In the records below, find each line with the word "image" and copy it.

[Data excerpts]
+ + +

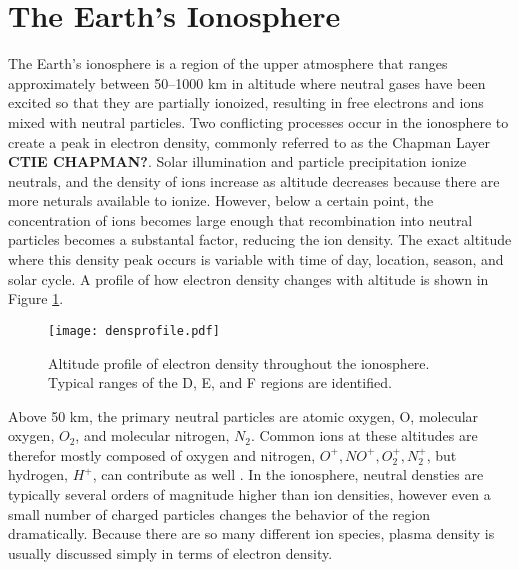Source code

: \section{The Earth's Ionosphere}
\label{sec:ionosphere}
The Earth's ionosphere is a region of the upper atmosphere that ranges approximately between 50--1000 km in altitude where neutral gases have been excited so that they are partially ionoized, resulting in free electrons and ions mixed with neutral particles.  Two conflicting processes occur in the ionosphere to create a peak in electron density, commonly referred to as the Chapman Layer \textbf{CTIE CHAPMAN?}.  Solar illumination and particle precipitation ionize neutrals, and the density of ions increase as altitude decreases because there are more neturals available to ionize.  However, below a certain point, the concentration of ions becomes large enough that recombination into neutral particles becomes a substantal factor, reducing the ion density.  The exact altitude where this density peak occurs is variable with time of day, location, season, and solar cycle.  A profile of how electron density changes with altitude is shown in Figure \ref{fig:densprofile}.

\begin{figure}
	\texttt{[image: densprofile.pdf]}
	\caption{Altitude profile of electron density throughout the ionosphere.  Typical ranges of the D, E, and F regions are identified.}
	\label{fig:densprofile}
\end{figure}

Above 50 km, the primary neutral particles are atomic oxygen, O, molecular oxygen, \(O_2\), and molecular nitrogen, \(N_2\).  Common ions at these altitudes are therefor mostly composed of oxygen and nitrogen, \(O^+, NO^+, O_2^+, N_2^+\), but hydrogen, \(H^+\), can contribute as well \citep{Kelley2009}.  In the ionosphere, neutral densties are typically several orders of magnitude higher than ion densities, however even a small number of charged particles changes the behavior of the region dramatically.  Because there are so many different ion species, plasma density is usually discussed simply in terms of electron density.

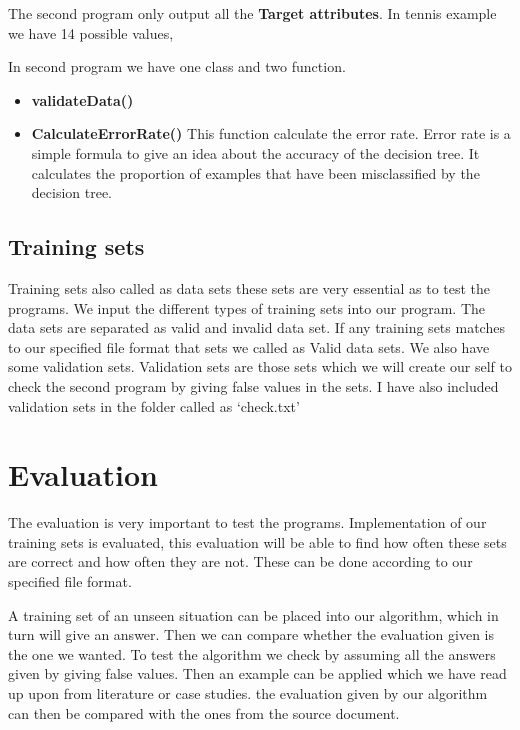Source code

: \documentclass{report}
\begin{document}
The second program only output all the {\bf Target attributes}. In tennis example we have 14 possible values,

In second program we have one class and two function. 
\begin{itemize}

\item {\bf validateData()}

\item {\bf CalculateErrorRate()} This function calculate the error rate. Error rate is a simple formula to give an idea about the accuracy of the decision tree. It calculates the proportion of examples that have been misclassified by the decision tree.


\end{itemize}


\subsection{Training sets}
\label{sec:ts}

Training sets also called as data sets these sets are very essential as to test the programs. We input the different types of training sets into our program. The data sets are separated as valid and invalid data set.
If any training sets matches to our specified file format that sets we called as Valid data sets.
We also have some validation sets. Validation sets are those sets which we will create our self to check the second program by giving false values in the sets. I have also included validation sets in the folder called as `check.txt'

\section{Evaluation}
\label{sec:eva}

The evaluation is very important to test the programs.
Implementation of our training sets is evaluated, this evaluation will be able to find how often these sets are correct and how often they are not. These can be done according to our specified file format.

A training set of an unseen situation can be placed into our algorithm, which in turn will give an answer. Then we can compare whether the evaluation given is the one we wanted.
To test the algorithm we check by assuming all the answers given by giving false values. Then an example can be applied which we have read up upon from literature or case studies. the evaluation given by our algorithm can then be compared with the ones from the source document.
\end{document}
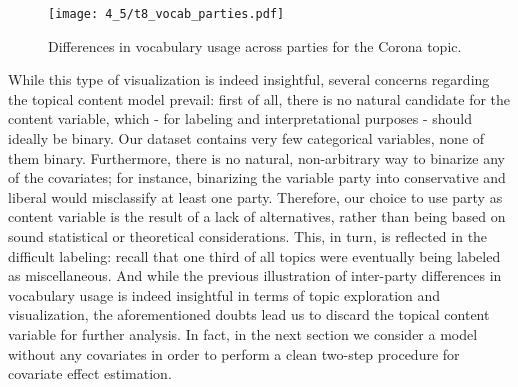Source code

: \documentclass[12pt]{article}
\begin{document}
\begin{figure}[h!]
  \centering
  \captionsetup{justification=centering,margin=2cm}
  \texttt{[image: 4\_5/t8\_vocab\_parties.pdf]}
  \caption{Differences in vocabulary usage across parties for the Corona topic.}
  \label{fig:t8_vocab_parties}
\end{figure}

While this type of visualization is indeed insightful, several concerns regarding the topical content model prevail: first of all, there is no natural candidate for the content variable, which - for labeling and interpretational purposes - should ideally be binary. Our dataset contains very few categorical variables, none of them binary. Furthermore, there is no natural, non-arbitrary way to binarize any of the covariates; for instance, binarizing the variable party into conservative and liberal would misclassify at least one party. Therefore, our choice to use party as content variable is the result of a lack of alternatives, rather than being based on sound statistical or theoretical considerations. This, in turn, is reflected in the difficult labeling: recall that one third of all topics were eventually being labeled as miscellaneous. And while the previous illustration of inter-party differences in vocabulary usage is indeed insightful in terms of topic exploration and visualization, the aforementioned doubts lead us to discard the topical content variable for further analysis. In fact, in the next section we consider a model without any covariates in order to perform a clean two-step procedure for covariate effect estimation.




\end{document}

+ + +

[Result of the exercise]
	\texttt{[image: densprofile.pdf]}
  \texttt{[image: 4\_5/t8\_vocab\_parties.pdf]}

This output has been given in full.